2015-07-11 10:58 AM
Here is a little quick guide to help users identify parsing issues within their SA instance.Due to the static text parsing SA leverages within their parsers, you may want to do some scheduled reporting/querying to identify events that aren't identified properly, as new/rarely seen events that come through may not be properly identified.
Detecting unidentified events within you SA Instance.
Description : This will identify events that either A) Your decoders do not have the parser enabled or B) SA doesn't support this log
Query :device.type=unknown
Detecting properly identified events, but not tagging exists
Description : This will identify events that are caught by a parser, but no tagging/normalization exists, as either the log is incorrectly identified by the wrong parser (header parser issues), and/or there is no message parser created for this parser
Query : device.type exists && msg.id !exists
Tip1 :
You may also want to ensure you do run reports from a period of time, and validate that you parsers are cleaned up on your decoders (removing unused parsers) as they will use more processing overhead, and may incorrectly identify logs with the wrong parser.
Tip2 :
You will also want to keep an eye on device types that are outliers (identified parsers within SA that are generating an extremely high/low amount of traffic detected by a parser (device.type)), chances are that you will want to dig into these logs and ensure that the proper parser is being used. Create daily/weekly reports and/or leverage rules within real-time charts on dashboards to keep on eye on your log sources.
Tip3:
Rhlinux is usually a catch-all, and identifies traffic from a bunch of logs that do not have a message parser created for this (see example 2 query above to catch this). I have seen some cisco parsers also catch a bunch of logs that arent properly identified either.
2015-08-15 11:18 AM
Also, just found that users should also keep an eye on the meta tag : "parse.error", this will show issues that the parser presents in normalizing the event.
2015-08-17 07:54 AM
I run two reports a few minutes apart each week.
The first one takes the 100 devices with the most unknown messages in the last 24 hours and uses them to create a list. The second uses this list to show which device types are being reported against each of these IPs. This gives us a good way to track the worst devices.
I also have a script that runs the SDK timeline query for all logs, and logs where device.type = unknown, and I can use this to generate a 'parsing success' figure which we target being above 99%. Something I would like to see is an option for unparsed messages to be stored in a single meta key so that they can be retained by the archiver.

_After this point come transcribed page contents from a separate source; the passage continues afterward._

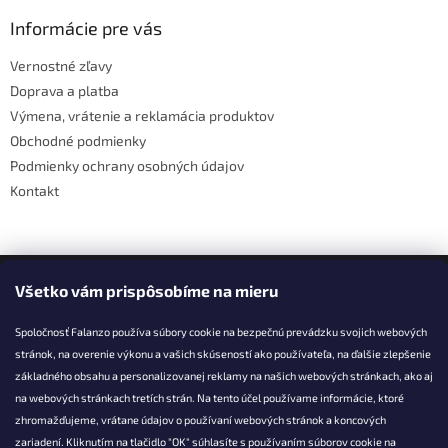
i
p
i
e
ä
Informácie pre vás
e
p
t
r
Vernostné zľavy
i
v
Doprava a platba
e
k
y
Výmena, vrátenie a reklamácia produktov
v
Obchodné podmienky
ý
Podmienky ochrany osobných údajov
p
i
Kontakt
s
u
Facebook
Všetko vám prispôsobíme na mieru
Spoločnosť Falanzo používa súbory cookie na bezpečnú prevádzku svojich webových
stránok, na overenie výkonu a vašich skúseností ako používateľa, na ďalšie zlepšenie
základného obsahu a personalizovanej reklamy na našich webových stránkach, ako aj
KONTAKT
na webových stránkach tretích strán. Na tento účel používame informácie, ktoré
zhromažďujeme, vrátane údajov o používaní webových stránok a koncových
info@falanzo.sk
zariadení. Kliknutím na tlačidlo "OK" súhlasíte s používaním súborov cookie na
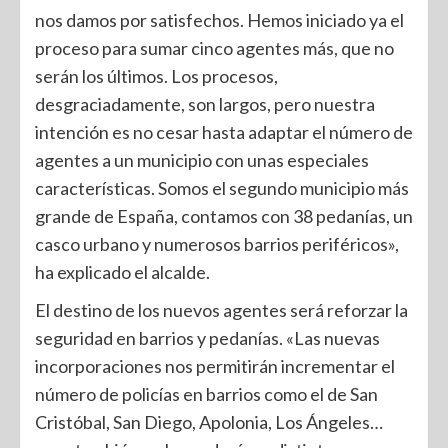
nos damos por satisfechos. Hemos iniciado ya el
proceso para sumar cinco agentes más, que no
serán los últimos. Los procesos,
desgraciadamente, son largos, pero nuestra
intención es no cesar hasta adaptar el número de
agentes a un municipio con unas especiales
características. Somos el segundo municipio más
grande de España, contamos con 38 pedanías, un
casco urbano y numerosos barrios periféricos»,
ha explicado el alcalde.
El destino de los nuevos agentes será reforzar la
seguridad en barrios y pedanías. «Las nuevas
incorporaciones nos permitirán incrementar el
número de policías en barrios como el de San
Cristóbal, San Diego, Apolonia, Los Ángeles…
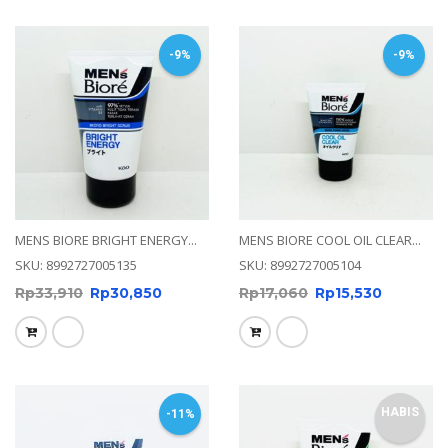
-9%
-9%
MENS BIORE BRIGHT ENERGY...
MENS BIORE COOL OIL CLEAR...
SKU: 8992727005135
SKU: 8992727005104
Rp
33,910
Rp
30,850
Rp
17,060
Rp
15,530
HABIS
-11%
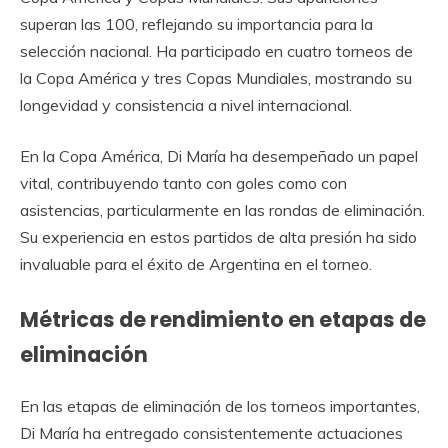
superan las 100, reflejando su importancia para la
selección nacional. Ha participado en cuatro torneos de
la Copa América y tres Copas Mundiales, mostrando su
longevidad y consistencia a nivel internacional.
En la Copa América, Di María ha desempeñado un papel
vital, contribuyendo tanto con goles como con
asistencias, particularmente en las rondas de eliminación.
Su experiencia en estos partidos de alta presión ha sido
invaluable para el éxito de Argentina en el torneo.
Métricas de rendimiento en etapas de
eliminación
En las etapas de eliminación de los torneos importantes,
Di María ha entregado consistentemente actuaciones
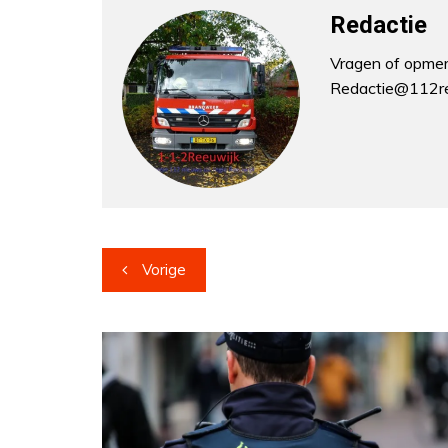
Redactie
Vragen of opmerk
Redactie@112re
Bericht
Vorige
navigatie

Good tip on the second query though - will have to investigate that further.
Another tip from me is that we have a couple of in house parsers. For example, for our load balancers they generate custom messages that aren't recognized by the standard parser, so I have an additional parser to sort those. I also have some generic (e.g., firewallxx, unixxx) parsers which clean up other unparsed messages in the logs.
Most of the time there's little value in these messages, but parsing them out at least means we can see the remaining unparsed messages.
2017-08-03 04:31 AM
We have a couple of in-house parsers for different IPS. But we keep getting parse.error in some of the fields. Can you point out some of the mistakes by which this issue is caused?
Regards,
Karan
2017-08-03 02:24 PM
take a close look at the wording of the parse.error message.
convert fail message: <-- the system is trying to stuff a string of characters (risk unknown...) into a reputation.num metakey. My guess is that in the tablemap file has a format defined as a number (uint or some other non text key) and the parser is trying to put a string value in there which is failing (system is working as it should).
What should be done is to update that reputation.num metakey in the table-map-custom.xml file and add a failurekey to it so that when the insert for a non number happens the system tries to insert into the key listed in failurekey (fallback kind of process).
you can check the default file table-map.xml for examples to see how that works and looks. I would also check to make sure if you copied your keys to the custom table map file a while ago, the failure lines may not have been added and simply updating with a recent version of the same line may contain your solution.
<mapping envisionName="daddr_v6" nwName="ipv6.dst" flags="None" format="IPv6" envisionDisplayName="DestinationAddressv6|ClientAddressv6" failureKey="host.dst" nullTokens="(null)|-"/>
2017-08-03 02:26 PM
You can also make nice dashboards to show a summary over time for these items.